- **Your objective**
Transcribe every line of the listing below without changing any word, spelling, capitalization, or punctuation.

- **Record extracts**
══════════

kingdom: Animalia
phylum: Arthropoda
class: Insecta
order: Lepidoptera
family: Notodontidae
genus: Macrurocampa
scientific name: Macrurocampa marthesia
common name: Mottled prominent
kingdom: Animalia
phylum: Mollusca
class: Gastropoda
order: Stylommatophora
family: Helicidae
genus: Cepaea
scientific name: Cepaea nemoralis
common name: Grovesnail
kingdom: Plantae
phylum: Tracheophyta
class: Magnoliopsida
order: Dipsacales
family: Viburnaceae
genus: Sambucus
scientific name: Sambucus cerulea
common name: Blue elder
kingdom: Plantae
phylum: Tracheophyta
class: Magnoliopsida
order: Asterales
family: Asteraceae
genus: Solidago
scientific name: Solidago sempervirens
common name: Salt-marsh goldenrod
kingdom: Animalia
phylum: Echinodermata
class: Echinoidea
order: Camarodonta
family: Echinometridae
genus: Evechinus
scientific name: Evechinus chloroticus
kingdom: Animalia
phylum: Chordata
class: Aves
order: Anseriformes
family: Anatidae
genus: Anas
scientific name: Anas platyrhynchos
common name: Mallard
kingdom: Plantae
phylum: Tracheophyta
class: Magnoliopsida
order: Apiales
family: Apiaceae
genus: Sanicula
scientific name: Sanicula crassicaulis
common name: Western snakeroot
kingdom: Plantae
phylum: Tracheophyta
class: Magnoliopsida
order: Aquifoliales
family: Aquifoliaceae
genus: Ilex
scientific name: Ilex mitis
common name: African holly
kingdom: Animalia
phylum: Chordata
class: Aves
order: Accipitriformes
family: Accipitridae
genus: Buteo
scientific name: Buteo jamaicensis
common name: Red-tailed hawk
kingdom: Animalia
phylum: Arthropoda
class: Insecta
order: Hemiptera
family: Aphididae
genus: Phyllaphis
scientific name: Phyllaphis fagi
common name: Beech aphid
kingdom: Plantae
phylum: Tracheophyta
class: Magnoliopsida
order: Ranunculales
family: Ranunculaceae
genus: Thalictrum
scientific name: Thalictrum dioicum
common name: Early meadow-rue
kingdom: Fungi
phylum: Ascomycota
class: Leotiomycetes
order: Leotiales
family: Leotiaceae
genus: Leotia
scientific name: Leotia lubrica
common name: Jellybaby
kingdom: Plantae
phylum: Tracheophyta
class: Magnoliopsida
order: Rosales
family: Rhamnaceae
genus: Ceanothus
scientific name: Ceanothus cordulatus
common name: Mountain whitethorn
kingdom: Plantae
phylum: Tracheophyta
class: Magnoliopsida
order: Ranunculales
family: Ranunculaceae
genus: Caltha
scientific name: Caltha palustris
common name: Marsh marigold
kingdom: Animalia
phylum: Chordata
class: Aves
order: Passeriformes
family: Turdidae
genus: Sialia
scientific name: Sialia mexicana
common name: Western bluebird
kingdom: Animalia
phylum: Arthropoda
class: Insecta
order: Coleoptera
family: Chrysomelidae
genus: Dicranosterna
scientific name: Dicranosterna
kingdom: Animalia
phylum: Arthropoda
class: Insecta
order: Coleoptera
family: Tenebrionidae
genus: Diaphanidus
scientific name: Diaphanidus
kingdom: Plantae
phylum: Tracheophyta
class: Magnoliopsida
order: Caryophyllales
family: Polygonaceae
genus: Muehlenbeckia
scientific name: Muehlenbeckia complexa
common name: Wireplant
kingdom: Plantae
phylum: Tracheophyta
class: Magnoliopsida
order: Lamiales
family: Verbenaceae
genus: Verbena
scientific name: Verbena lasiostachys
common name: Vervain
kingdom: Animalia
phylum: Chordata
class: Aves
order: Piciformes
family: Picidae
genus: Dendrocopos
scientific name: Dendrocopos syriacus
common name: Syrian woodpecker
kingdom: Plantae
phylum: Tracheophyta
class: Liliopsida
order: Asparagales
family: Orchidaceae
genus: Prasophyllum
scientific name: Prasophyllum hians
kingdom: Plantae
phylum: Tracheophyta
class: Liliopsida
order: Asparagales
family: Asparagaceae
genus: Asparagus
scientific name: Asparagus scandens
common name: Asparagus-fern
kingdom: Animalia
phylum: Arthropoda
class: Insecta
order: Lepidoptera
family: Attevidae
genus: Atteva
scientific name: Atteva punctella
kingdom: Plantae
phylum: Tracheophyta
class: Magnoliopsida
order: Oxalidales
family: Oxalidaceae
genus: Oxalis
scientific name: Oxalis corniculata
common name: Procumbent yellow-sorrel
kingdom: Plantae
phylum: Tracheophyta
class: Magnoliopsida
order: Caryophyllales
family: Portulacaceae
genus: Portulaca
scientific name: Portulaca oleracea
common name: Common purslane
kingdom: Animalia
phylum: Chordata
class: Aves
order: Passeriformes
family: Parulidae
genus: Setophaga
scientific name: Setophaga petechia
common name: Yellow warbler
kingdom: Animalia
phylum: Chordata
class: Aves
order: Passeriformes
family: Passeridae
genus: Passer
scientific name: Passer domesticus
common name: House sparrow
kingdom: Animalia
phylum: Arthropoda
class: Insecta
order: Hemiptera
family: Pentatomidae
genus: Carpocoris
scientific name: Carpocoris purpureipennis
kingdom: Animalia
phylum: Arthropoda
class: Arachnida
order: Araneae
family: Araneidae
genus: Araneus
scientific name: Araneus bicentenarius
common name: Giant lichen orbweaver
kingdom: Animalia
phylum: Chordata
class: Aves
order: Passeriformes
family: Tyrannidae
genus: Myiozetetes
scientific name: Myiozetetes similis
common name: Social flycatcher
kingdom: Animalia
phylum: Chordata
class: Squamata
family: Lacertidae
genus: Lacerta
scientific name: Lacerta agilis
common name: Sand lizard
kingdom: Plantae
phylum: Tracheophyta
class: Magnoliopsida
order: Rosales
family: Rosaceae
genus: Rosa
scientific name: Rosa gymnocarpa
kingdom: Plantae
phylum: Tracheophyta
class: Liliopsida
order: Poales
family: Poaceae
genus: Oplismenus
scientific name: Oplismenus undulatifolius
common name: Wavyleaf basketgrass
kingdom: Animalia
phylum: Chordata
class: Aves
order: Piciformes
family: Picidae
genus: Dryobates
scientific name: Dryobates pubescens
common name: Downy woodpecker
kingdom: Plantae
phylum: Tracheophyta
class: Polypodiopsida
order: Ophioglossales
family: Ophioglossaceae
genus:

══════════

- **Solution below**
kingdom: Animalia
phylum: Arthropoda
class: Insecta
order: Lepidoptera
family: Notodontidae
genus: Macrurocampa
scientific name: Macrurocampa marthesia
common name: Mottled prominent
kingdom: Animalia
phylum: Mollusca
class: Gastropoda
order: Stylommatophora
family: Helicidae
genus: Cepaea
scientific name: Cepaea nemoralis
common name: Grovesnail
kingdom: Plantae
phylum: Tracheophyta
class: Magnoliopsida
order: Dipsacales
family: Viburnaceae
genus: Sambucus
scientific name: Sambucus cerulea
common name: Blue elder
kingdom: Plantae
phylum: Tracheophyta
class: Magnoliopsida
order: Asterales
family: Asteraceae
genus: Solidago
scientific name: Solidago sempervirens
common name: Salt-marsh goldenrod
kingdom: Animalia
phylum: Echinodermata
class: Echinoidea
order: Camarodonta
family: Echinometridae
genus: Evechinus
scientific name: Evechinus chloroticus
kingdom: Animalia
phylum: Chordata
class: Aves
order: Anseriformes
family: Anatidae
genus: Anas
scientific name: Anas platyrhynchos
common name: Mallard
kingdom: Plantae
phylum: Tracheophyta
class: Magnoliopsida
order: Apiales
family: Apiaceae
genus: Sanicula
scientific name: Sanicula crassicaulis
common name: Western snakeroot
kingdom: Plantae
phylum: Tracheophyta
class: Magnoliopsida
order: Aquifoliales
family: Aquifoliaceae
genus: Ilex
scientific name: Ilex mitis
common name: African holly
kingdom: Animalia
phylum: Chordata
class: Aves
order: Accipitriformes
family: Accipitridae
genus: Buteo
scientific name: Buteo jamaicensis
common name: Red-tailed hawk
kingdom: Animalia
phylum: Arthropoda
class: Insecta
order: Hemiptera
family: Aphididae
genus: Phyllaphis
scientific name: Phyllaphis fagi
common name: Beech aphid
kingdom: Plantae
phylum: Tracheophyta
class: Magnoliopsida
order: Ranunculales
family: Ranunculaceae
genus: Thalictrum
scientific name: Thalictrum dioicum
common name: Early meadow-rue
kingdom: Fungi
phylum: Ascomycota
class: Leotiomycetes
order: Leotiales
family: Leotiaceae
genus: Leotia
scientific name: Leotia lubrica
common name: Jellybaby
kingdom: Plantae
phylum: Tracheophyta
class: Magnoliopsida
order: Rosales
family: Rhamnaceae
genus: Ceanothus
scientific name: Ceanothus cordulatus
common name: Mountain whitethorn
kingdom: Plantae
phylum: Tracheophyta
class: Magnoliopsida
order: Ranunculales
family: Ranunculaceae
genus: Caltha
scientific name: Caltha palustris
common name: Marsh marigold
kingdom: Animalia
phylum: Chordata
class: Aves
order: Passeriformes
family: Turdidae
genus: Sialia
scientific name: Sialia mexicana
common name: Western bluebird
kingdom: Animalia
phylum: Arthropoda
class: Insecta
order: Coleoptera
family: Chrysomelidae
genus: Dicranosterna
scientific name: Dicranosterna
kingdom: Animalia
phylum: Arthropoda
class: Insecta
order: Coleoptera
family: Tenebrionidae
genus: Diaphanidus
scientific name: Diaphanidus
kingdom: Plantae
phylum: Tracheophyta
class: Magnoliopsida
order: Caryophyllales
family: Polygonaceae
genus: Muehlenbeckia
scientific name: Muehlenbeckia complexa
common name: Wireplant
kingdom: Plantae
phylum: Tracheophyta
class: Magnoliopsida
order: Lamiales
family: Verbenaceae
genus: Verbena
scientific name: Verbena lasiostachys
common name: Vervain
kingdom: Animalia
phylum: Chordata
class: Aves
order: Piciformes
family: Picidae
genus: Dendrocopos
scientific name: Dendrocopos syriacus
common name: Syrian woodpecker
kingdom: Plantae
phylum: Tracheophyta
class: Liliopsida
order: Asparagales
family: Orchidaceae
genus: Prasophyllum
scientific name: Prasophyllum hians
kingdom: Plantae
phylum: Tracheophyta
class: Liliopsida
order: Asparagales
family: Asparagaceae
genus: Asparagus
scientific name: Asparagus scandens
common name: Asparagus-fern
kingdom: Animalia
phylum: Arthropoda
class: Insecta
order: Lepidoptera
family: Attevidae
genus: Atteva
scientific name: Atteva punctella
kingdom: Plantae
phylum: Tracheophyta
class: Magnoliopsida
order: Oxalidales
family: Oxalidaceae
genus: Oxalis
scientific name: Oxalis corniculata
common name: Procumbent yellow-sorrel
kingdom: Plantae
phylum: Tracheophyta
class: Magnoliopsida
order: Caryophyllales
family: Portulacaceae
genus: Portulaca
scientific name: Portulaca oleracea
common name: Common purslane
kingdom: Animalia
phylum: Chordata
class: Aves
order: Passeriformes
family: Parulidae
genus: Setophaga
scientific name: Setophaga petechia
common name: Yellow warbler
kingdom: Animalia
phylum: Chordata
class: Aves
order: Passeriformes
family: Passeridae
genus: Passer
scientific name: Passer domesticus
common name: House sparrow
kingdom: Animalia
phylum: Arthropoda
class: Insecta
order: Hemiptera
family: Pentatomidae
genus: Carpocoris
scientific name: Carpocoris purpureipennis
kingdom: Animalia
phylum: Arthropoda
class: Arachnida
order: Araneae
family: Araneidae
genus: Araneus
scientific name: Araneus bicentenarius
common name: Giant lichen orbweaver
kingdom: Animalia
phylum: Chordata
class: Aves
order: Passeriformes
family: Tyrannidae
genus: Myiozetetes
scientific name: Myiozetetes similis
common name: Social flycatcher
kingdom: Animalia
phylum: Chordata
class: Squamata
family: Lacertidae
genus: Lacerta
scientific name: Lacerta agilis
common name: Sand lizard
kingdom: Plantae
phylum: Tracheophyta
class: Magnoliopsida
order: Rosales
family: Rosaceae
genus: Rosa
scientific name: Rosa gymnocarpa
kingdom: Plantae
phylum: Tracheophyta
class: Liliopsida
order: Poales
family: Poaceae
genus: Oplismenus
scientific name: Oplismenus undulatifolius
common name: Wavyleaf basketgrass
kingdom: Animalia
phylum: Chordata
class: Aves
order: Piciformes
family: Picidae
genus: Dryobates
scientific name: Dryobates pubescens
common name: Downy woodpecker
kingdom: Plantae
phylum: Tracheophyta
class: Polypodiopsida
order: Ophioglossales
family: Ophioglossaceae
genus:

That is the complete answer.